**TEXT PROVIDED:**
►
Sumedho Ajahn- The Mind And The Way. Buddhist Reflections On Life. (4)

  • If you think about it, you’ll say, “I’ll never be able to get anywhere.” If you think about yourself too much, you’ll think you’re hopeless and that you can never do ti. That’s why it’s a good thing little children don’t think very much; if they did, they’d never learn to walk. When you are watching a child trying to walk, it looks hopeless, doesn’t it? it’s the same with meditation: sometimes it seems completely hopeless. But that’s just the way it seems, if you think about it. so you just keep doing the meditation practice – especially when you are disillusioned and you have to put extra effort into it.
  • In Buddhist meditation, we are recognizing the way things are. It’s the study of nature, as we experience it. It’s not the study of nature through theories in books or ideas from someone else. It’s direct investigation – watching and listening. In universities, you complicate everything by learning about all sorts of things, but in meditation you simplify. You are just watching the way things are.
  • In Buddhist meditation, you are moving toward what is most ordinary – the unconditioned. Conditions are extraordinary; they can be exciting, sometimes fantastic, phenomena. But peace of mind, the unconditioned, the silence of it, is so ordinary that no one ever notices. It’s there all the time but we don’t even know it because we’re so fascinated by the miraculous and the extraordinary, by transitory things that stimulate an depress. We get caught up in the way things seem to be, and we forget. In meditation, we’re going back to the peace that is in the position of knowing. The, the world is understood for what it is, and we are no longer deluded by it. we can live and act in the world without being overwhelmed by the conditions we experience.
  • If you have too many ideas about what good meditation is and how it has to be, then when those conditions aren’t there, you’re going to feel that you can’t do it. So change your attitude from assuming that you can only meditate under the best conditions, to seeing meditation as the way you relate to life as it is – the best, the worst, or just the ordinary.
  • What comes up in consciousness can be anything. It can be beautiful or ugly, good or bad, sensible or crazy. But in mediation, the quality doesn’t make any difference. You are just recognizing that consciousness changes, and you see that it is not self – it is anatta. When you fully understand and appreciate this, you can use consciousness for release, rather than trying to select or choose what you will allow into consciousness.
  • With insight meditation we are not picking and choosing. We are allowing everything – even trivialities – to arise in consciousness, and we are letting them go. We are recognizing conditions purely as conditions. So it is a compassionate thing we are doing. We are not grasping at each thing as if it were a real being or a person or as “ours.” Instead, we are recognizing each one as a condition. Even if we have crazy thoughts and visions, we can allow them to appear consciously rather then repress them or indulge in them. Repressing and indulging are the two extremes; the Middle Way thought by the Buddha is the recognition of conditions.
  • When you are conscious of fear, it no longer frightens you. Only by heedlessly resisting it does fear gain strength in your life. When you recognize the fact that fear is only a condition, it becomes like a dragon. It looks capable of harming you, but when you actually confront it, the dragon suddenly shrivels up and is no longer threatening. It depends solely on deluding you, on making you think it’s ferocious. If you say, “Oh!” and run away whenever a frightening image appears, it can have power over you throughout your life. But if you bring whatever you are afraid of into consciousness, then it can have no power. It has power only when you give it power by reacting to it. Hence we say the mind is like a mirror: it reflect everything. But the reflections are not the mirror. The ugliest thing can come up in front of a mirror without harming it. maybe the reflection isn’t nice to see, but it’s only a reflection. Soon it goes, and everything is all right. This is why we have to be able to endure the sight of nasty reflections. We have to understand that they are only reflections, and not personal problems, not personality traits. They are just conditions, like the world itself.
◄
**SOURCE MATERIAL:**
►
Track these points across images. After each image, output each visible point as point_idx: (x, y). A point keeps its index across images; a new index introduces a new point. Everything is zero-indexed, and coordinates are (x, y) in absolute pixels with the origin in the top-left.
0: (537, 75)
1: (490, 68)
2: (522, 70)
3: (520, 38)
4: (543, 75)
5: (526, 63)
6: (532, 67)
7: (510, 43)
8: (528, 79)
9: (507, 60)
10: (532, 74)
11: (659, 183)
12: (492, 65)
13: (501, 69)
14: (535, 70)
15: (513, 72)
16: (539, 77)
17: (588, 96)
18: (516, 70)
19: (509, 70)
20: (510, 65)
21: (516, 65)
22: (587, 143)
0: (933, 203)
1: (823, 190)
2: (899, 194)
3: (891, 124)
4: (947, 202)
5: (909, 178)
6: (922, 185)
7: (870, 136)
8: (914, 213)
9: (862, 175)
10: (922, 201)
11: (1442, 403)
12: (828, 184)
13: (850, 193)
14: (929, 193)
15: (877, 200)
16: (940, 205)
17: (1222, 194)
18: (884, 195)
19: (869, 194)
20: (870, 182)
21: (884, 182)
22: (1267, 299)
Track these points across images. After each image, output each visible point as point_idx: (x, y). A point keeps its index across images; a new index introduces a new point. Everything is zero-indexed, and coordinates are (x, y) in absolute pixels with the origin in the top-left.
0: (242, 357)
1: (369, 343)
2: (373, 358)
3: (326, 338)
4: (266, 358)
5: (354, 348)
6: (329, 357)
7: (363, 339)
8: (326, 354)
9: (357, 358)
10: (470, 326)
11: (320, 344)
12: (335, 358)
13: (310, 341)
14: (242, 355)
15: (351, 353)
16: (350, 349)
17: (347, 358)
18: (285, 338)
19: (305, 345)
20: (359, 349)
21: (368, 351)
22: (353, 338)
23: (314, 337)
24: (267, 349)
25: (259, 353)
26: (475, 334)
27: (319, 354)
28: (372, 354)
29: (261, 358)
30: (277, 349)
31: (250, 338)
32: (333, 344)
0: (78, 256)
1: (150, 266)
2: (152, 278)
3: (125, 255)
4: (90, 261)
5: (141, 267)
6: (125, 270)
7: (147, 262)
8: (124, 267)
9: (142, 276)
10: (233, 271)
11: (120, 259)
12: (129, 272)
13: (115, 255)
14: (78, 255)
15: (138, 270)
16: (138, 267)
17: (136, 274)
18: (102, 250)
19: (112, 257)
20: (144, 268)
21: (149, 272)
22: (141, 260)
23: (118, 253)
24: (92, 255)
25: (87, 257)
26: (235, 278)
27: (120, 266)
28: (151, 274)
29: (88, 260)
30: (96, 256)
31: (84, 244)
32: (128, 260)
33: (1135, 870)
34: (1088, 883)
◄
**ACTIVITY A:**
Answer these from the meditation reflections:
(i) What does the text say it is a good thing little children don't do very much?
(ii) What are the two extremes?
(iii) What is the mind compared to?
**ACTIVITY B:** Quote the stretch of the meditation reflections from "Sumedho Ajahn- The" through "effort into it.".
**ACTIVITY C:** Using the meditation reflections, explain in one to three sentences why no one ever notices peace of mind.

**ANSWER BOX A:**
(i) Think.
(ii) Repressing and indulging.
(iii) A mirror.

**ANSWER BOX B:**
Sumedho Ajahn- The Mind And The Way. Buddhist Reflections On Life. (4)

  • If you think about it, you’ll say, “I’ll never be able to get anywhere.” If you think about yourself too much, you’ll think you’re hopeless and that you can never do ti. That’s why it’s a good thing little children don’t think very much; if they did, they’d never learn to walk. When you are watching a child trying to walk, it looks hopeless, doesn’t it? it’s the same with meditation: sometimes it seems completely hopeless. But that’s just the way it seems, if you think about it. so you just keep doing the meditation practice – especially when you are disillusioned and you have to put extra effort into it.

**ANSWER BOX C:** Peace of mind is so ordinary that no one notices it, even though it is there all the time. We don't know it because we are fascinated by the miraculous and the extraordinary, by transitory things that stimulate and depress.